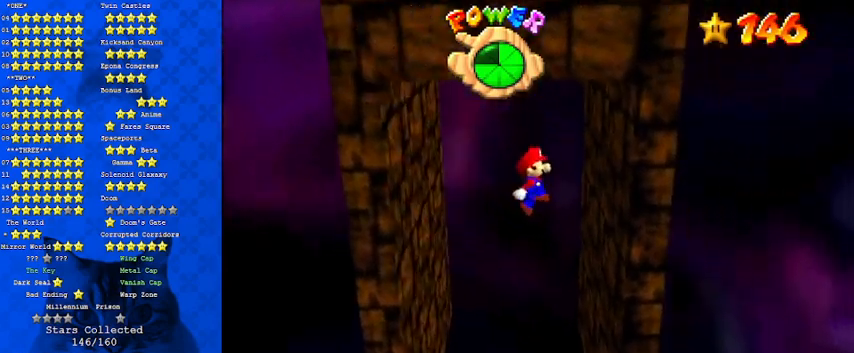
{"keys": ["left", "shift"], "events": [[300, "left", "down"], [300, "shift", "down"], [333, "right", "up"]]}
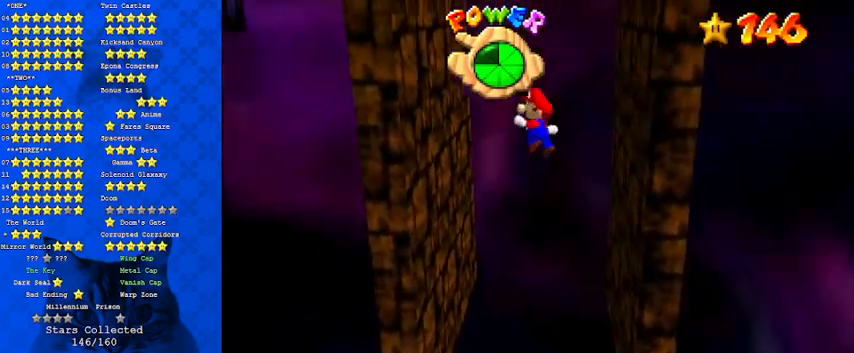
{"keys": ["return", "shift"], "events": [[200, "shift", "up"], [300, "left", "up"], [333, "shift", "down"], [400, "return", "down"]]}
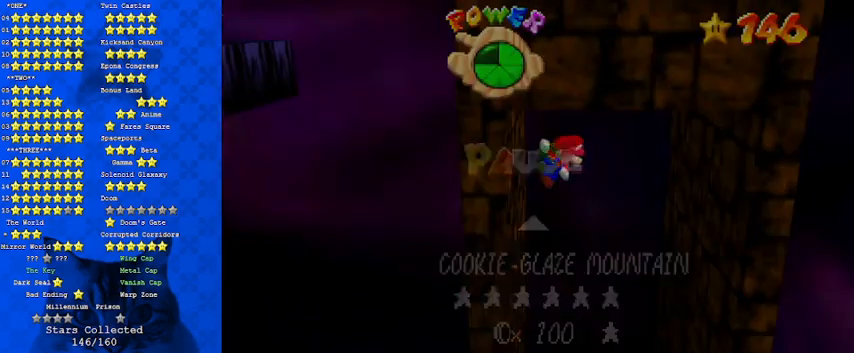
{"keys": ["right", "shift"], "events": [[33, "return", "up"], [133, "shift", "up"], [267, "right", "down"], [300, "shift", "down"]]}
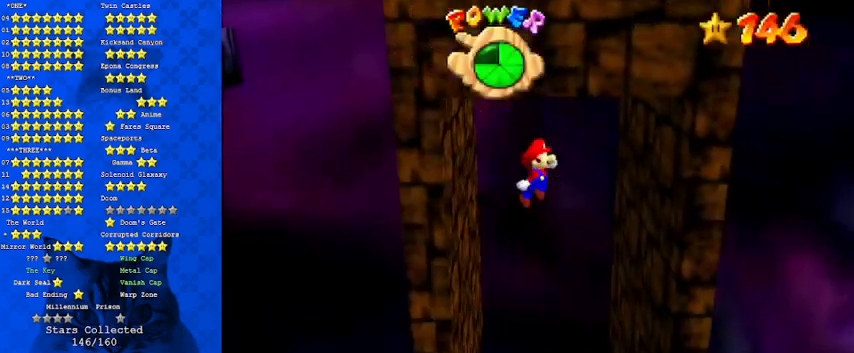
{"keys": ["left", "shift"], "events": [[267, "shift", "up"], [400, "shift", "down"], [467, "left", "down"], [467, "right", "up"]]}
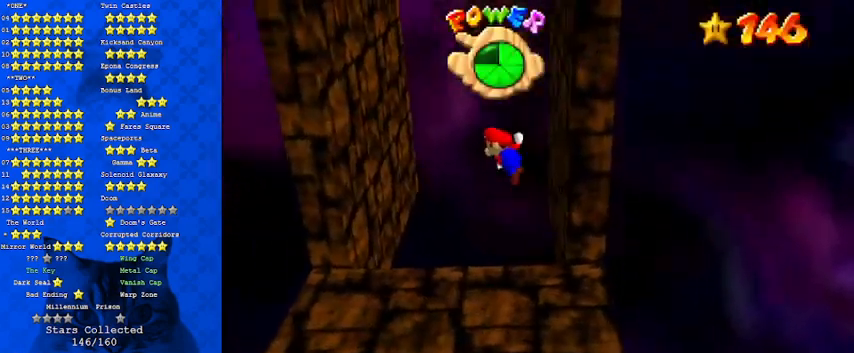
{"keys": ["shift"], "events": [[200, "shift", "up"], [500, "left", "up"], [500, "shift", "down"]]}
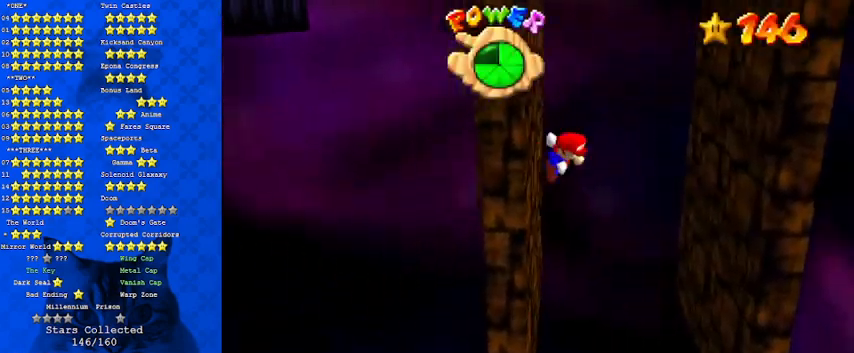
{"keys": ["right"], "events": [[100, "right", "down"], [100, "shift", "up"], [167, "right", "up"], [333, "right", "down"]]}
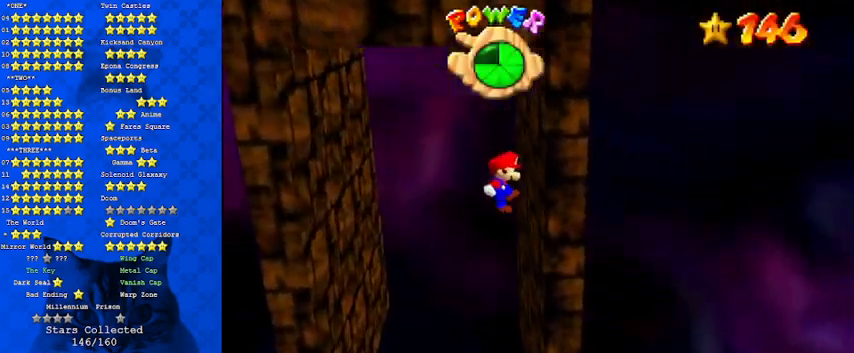
{"keys": ["left"], "events": [[167, "left", "down"], [167, "right", "up"], [200, "shift", "down"], [400, "shift", "up"]]}
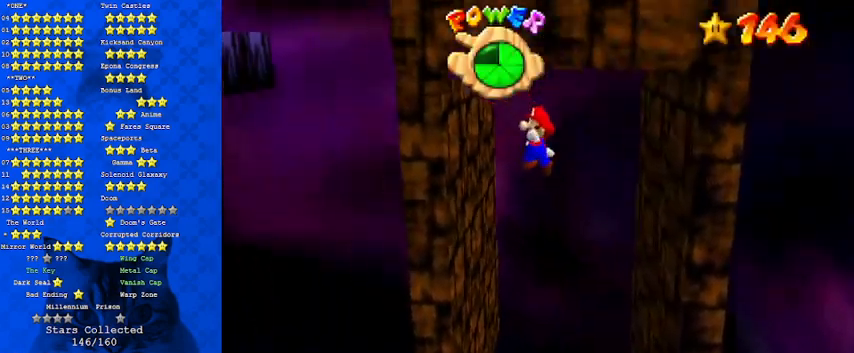
{"keys": ["shift"], "events": [[200, "left", "up"], [200, "shift", "down"], [300, "return", "down"], [467, "return", "up"]]}
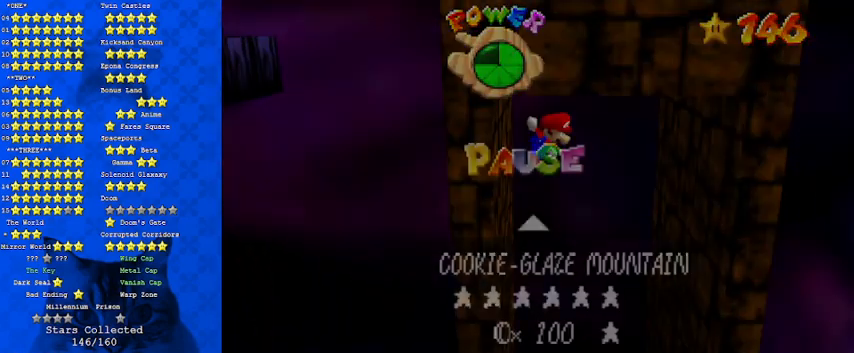
{"keys": ["shift"], "events": [[100, "shift", "up"], [267, "shift", "down"], [400, "return", "down"], [500, "return", "up"]]}
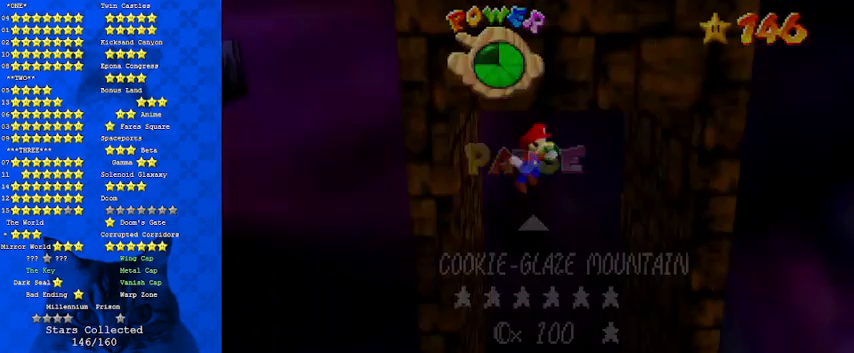
{"keys": ["right", "shift"], "events": [[100, "shift", "up"], [200, "right", "down"], [300, "shift", "down"]]}
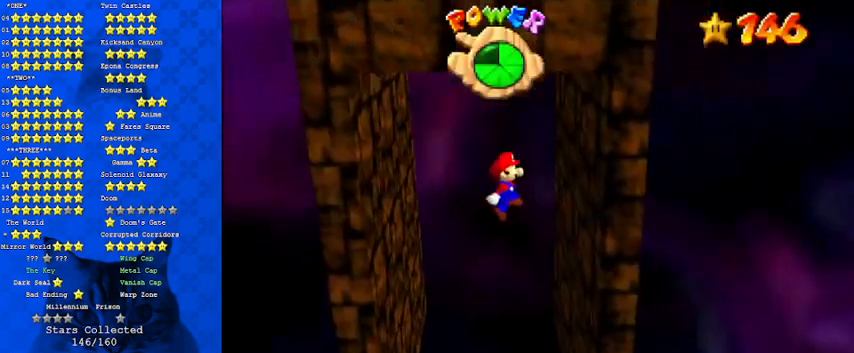
{"keys": ["left", "shift"], "events": [[167, "shift", "up"], [333, "left", "down"], [333, "right", "up"], [333, "shift", "down"]]}
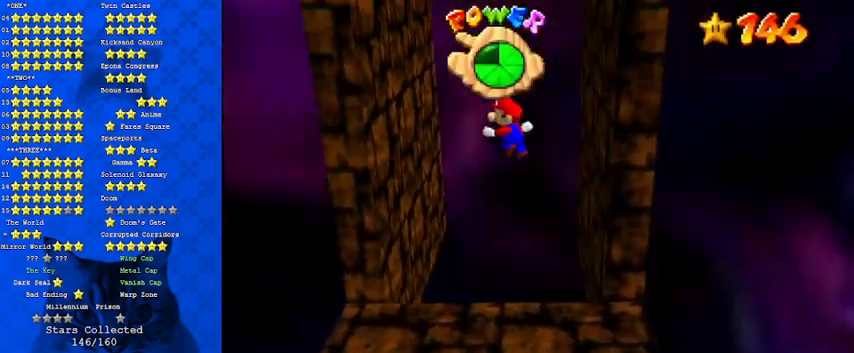
{"keys": [], "events": [[133, "shift", "up"], [433, "shift", "down"], [500, "left", "up"], [500, "shift", "up"]]}
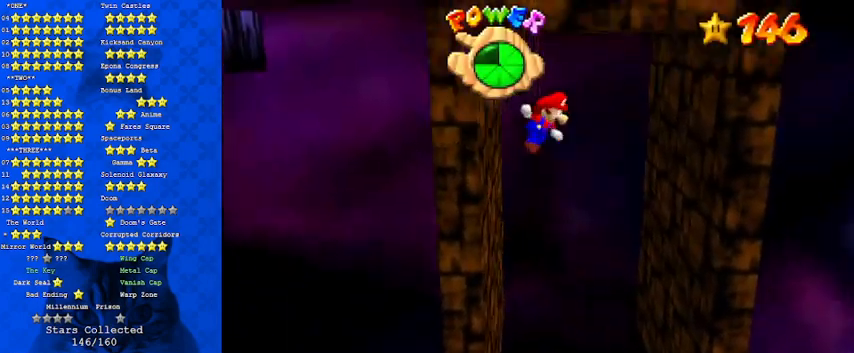
{"keys": ["right"], "events": [[67, "right", "down"], [267, "right", "up"], [300, "right", "down"]]}
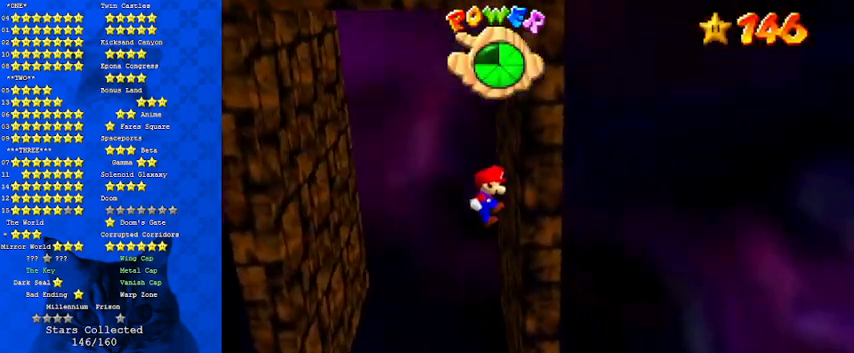
{"keys": ["left"], "events": [[133, "left", "down"], [133, "right", "up"], [133, "shift", "down"], [500, "shift", "up"]]}
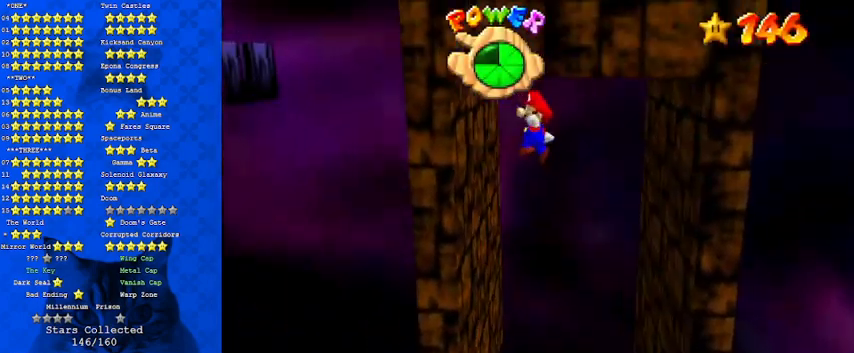
{"keys": [], "events": [[100, "left", "up"], [233, "return", "down"], [233, "shift", "down"], [367, "return", "up"], [500, "shift", "up"]]}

■ What you are asked to do
Copy out all lines above that include the string "return".

■ Exercise solution
{"keys": ["return", "shift"], "events": [[200, "shift", "up"], [300, "left", "up"], [333, "shift", "down"], [400, "return", "down"]]}
{"keys": ["right", "shift"], "events": [[33, "return", "up"], [133, "shift", "up"], [267, "right", "down"], [300, "shift", "down"]]}
{"keys": ["shift"], "events": [[200, "left", "up"], [200, "shift", "down"], [300, "return", "down"], [467, "return", "up"]]}
{"keys": ["shift"], "events": [[100, "shift", "up"], [267, "shift", "down"], [400, "return", "down"], [500, "return", "up"]]}
{"keys": [], "events": [[100, "left", "up"], [233, "return", "down"], [233, "shift", "down"], [367, "return", "up"], [500, "shift", "up"]]}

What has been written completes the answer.